= WHAT YOU WILL DO =
Please transcribe the text of every record below word for word, leaving the pictures out of your answer.

= Saved data entries =
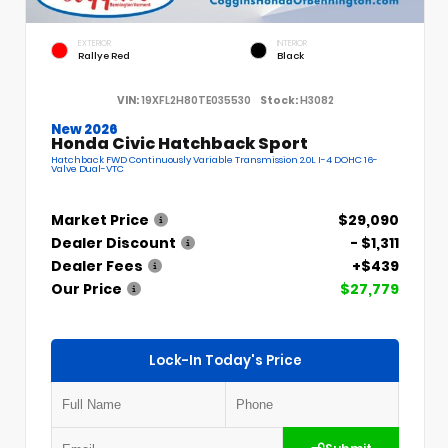
EXTERIOR
INTERIOR
Rallye Red
Black
VIN:
19XFL2H80TE035530
Stock:
H3082
New 2026
Honda Civic Hatchback Sport
Hatchback FWD Continuously Variable Transmission 2.0L I-4 DOHC 16-
Valve Dual-VTC
Market Price
$29,090
Dealer Discount
- $1,311
Dealer Fees
+$439
Our Price
$27,779
Lock-In Today's Price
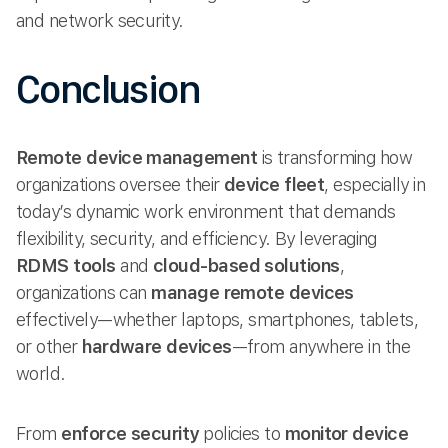
and network security.
Conclusion
Remote device management
is transforming how
organizations oversee their
device fleet
, especially in
today’s dynamic work environment that demands
flexibility, security, and efficiency. By leveraging
RDMS tools
and
cloud-based solutions
,
organizations can
manage remote
devices
effectively—whether laptops, smartphones, tablets,
or other
hardware devices
—from anywhere in the
world.
From
enforce security
policies to
monitor device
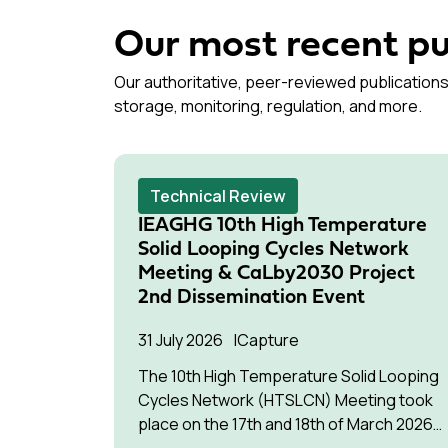
Our most recent pu
Our authoritative, peer-reviewed publications
storage, monitoring, regulation, and more.
Technical Review
IEAGHG 10th High Temperature
Solid Looping Cycles Network
Meeting & CaLby2030 Project
2nd Dissemination Event
31 July 2026
Capture
The 10th High Temperature Solid Looping
Cycles Network (HTSLCN) Meeting took
place on the 17th and 18th of March 2026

= ANSWER BOX =
EXTERIOR
INTERIOR
Rallye Red
Black
VIN:
19XFL2H80TE035530
Stock:
H3082
New 2026
Honda Civic Hatchback Sport
Hatchback FWD Continuously Variable Transmission 2.0L I-4 DOHC 16-
Valve Dual-VTC
Market Price
$29,090
Dealer Discount
- $1,311
Dealer Fees
+$439
Our Price
$27,779
Lock-In Today's Price
and network security.
Conclusion
Remote device management
is transforming how
organizations oversee their
device fleet
, especially in
today’s dynamic work environment that demands
flexibility, security, and efficiency. By leveraging
RDMS tools
and
cloud-based solutions
,
organizations can
manage remote
devices
effectively—whether laptops, smartphones, tablets,
or other
hardware devices
—from anywhere in the
world.
From
enforce security
policies to
monitor device
Our most recent pu
Our authoritative, peer-reviewed publications
storage, monitoring, regulation, and more.
Technical Review
IEAGHG 10th High Temperature
Solid Looping Cycles Network
Meeting & CaLby2030 Project
2nd Dissemination Event
31 July 2026
Capture
The 10th High Temperature Solid Looping
Cycles Network (HTSLCN) Meeting took
place on the 17th and 18th of March 2026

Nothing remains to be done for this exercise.